I have a Yamaha 350 Wolverine 1997. Is this quad big enough to put a plow on???
I have a 100 yard drive way with a turn around. I would not let the snow accumulate over 4 inches or so.

Thanks,
Mark


----------



## bowhunter74 (Jun 12, 2008)

Yep, you will do ok.


----------



## skidmark845 (Nov 28, 2006)

*thanks bowhuter*

thanks bow hunter, I was wondering if anyone would respond. any other input from anyone would be appreciated. hey bowhunter74 I'm also a bow hunter. I take two weeks off from work every November. I just was a nice 8 pointer tonight while riding.

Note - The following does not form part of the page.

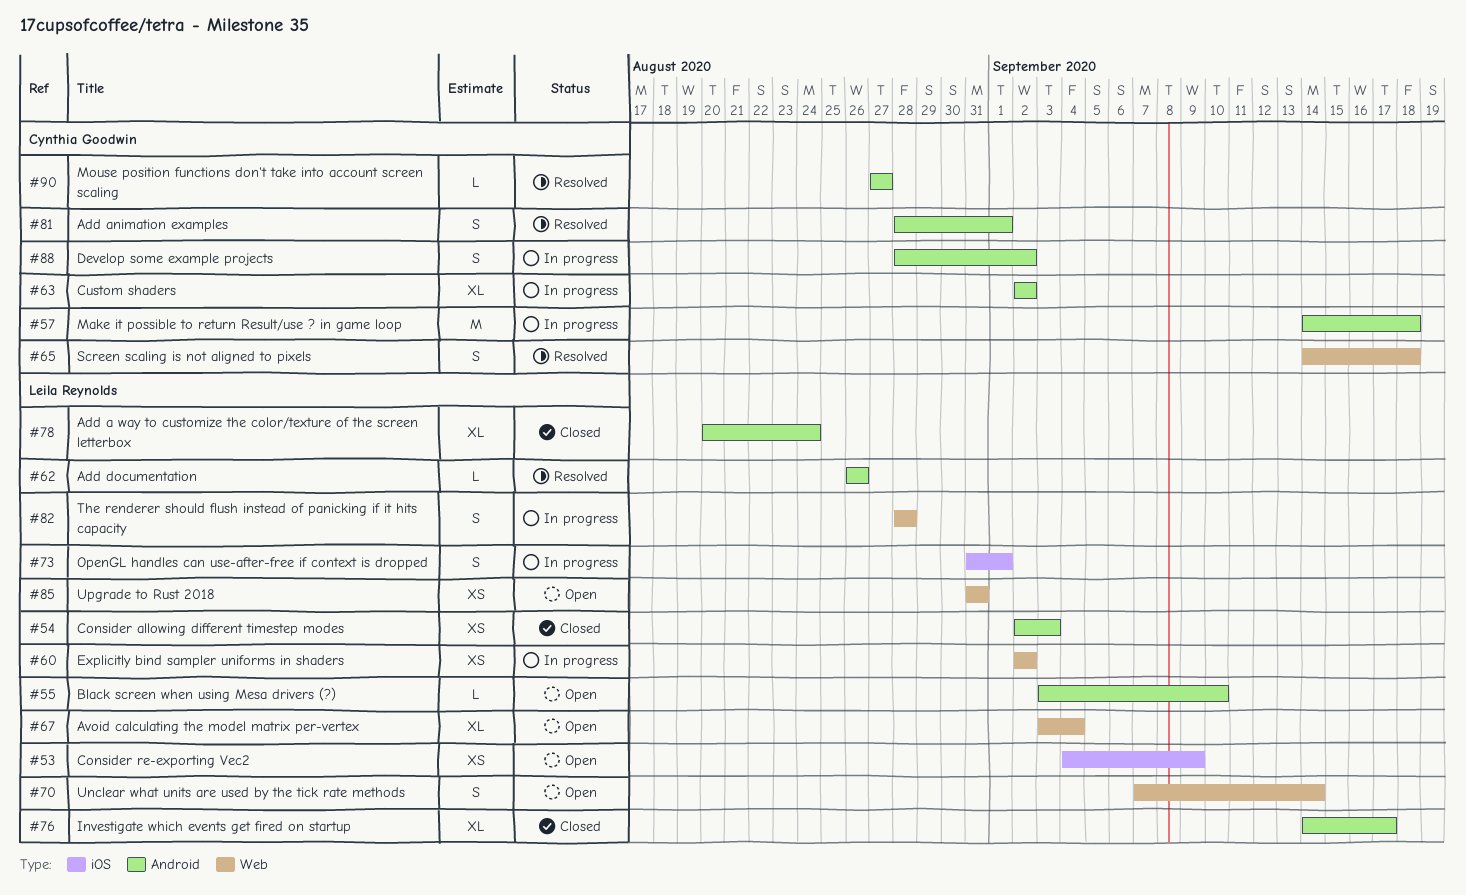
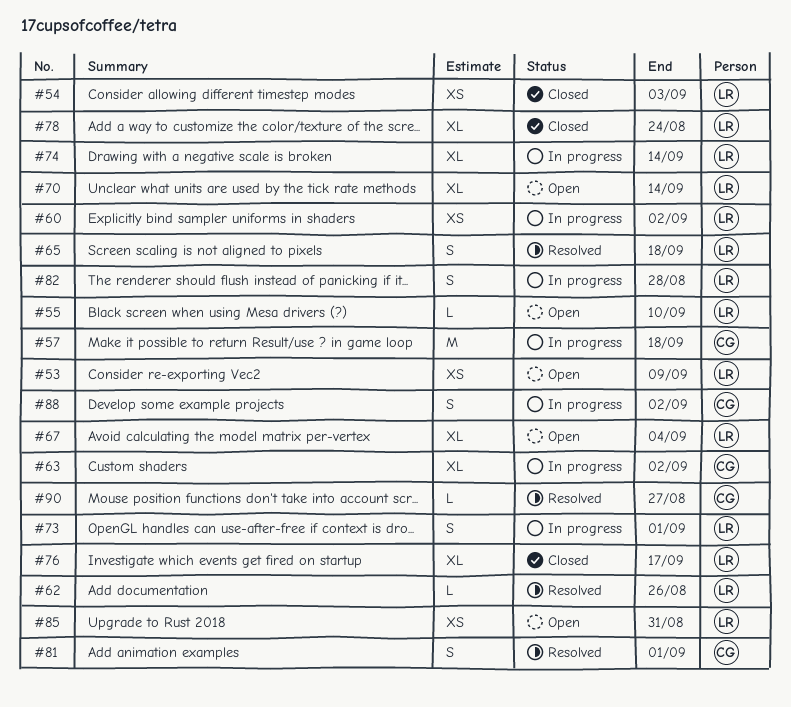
#65, owner: Cynthia Goodwin -> Leila Reynolds
#70, estimate: S -> XL
#74: none -> present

Hunting is not as good here in NY as it is where you are in MO.

later


----------



## Hedgehog (Nov 18, 2006)

I once had a 2001 Wolverine 350 with a manual lift Cycle Country plow. It did pretty good. Not as good as my 04 Prairie 700 did but it didn't have a problem moving the snow.


----------



## EaTmYtAiLpIpEs (Aug 23, 2007)

as long as it is 4/wd you will be good. if it is 2/wd you better be heavy and put chains on the rear.


----------



## yamaguy (Aug 26, 2007)

I had a 48" Moose plow on my 1996 Wolverine, I used the winch to lift it. We had a couple of real snowy years and two 14"+ storms and it plowed like a champ!!!! The only time I had trouble is when the snow was heavy and I was plowing with the blade angled, but one 80 lb tube sand on the rear rack solved that problem. I only had the stock tires as well. The only reason I didn't go with a bigger plow is so that I could load it in the bed of my truck, I think it would of pushed a 60" with no problem.


----------



## mercer_me (Sep 13, 2008)

It will work just put chains on it.


----------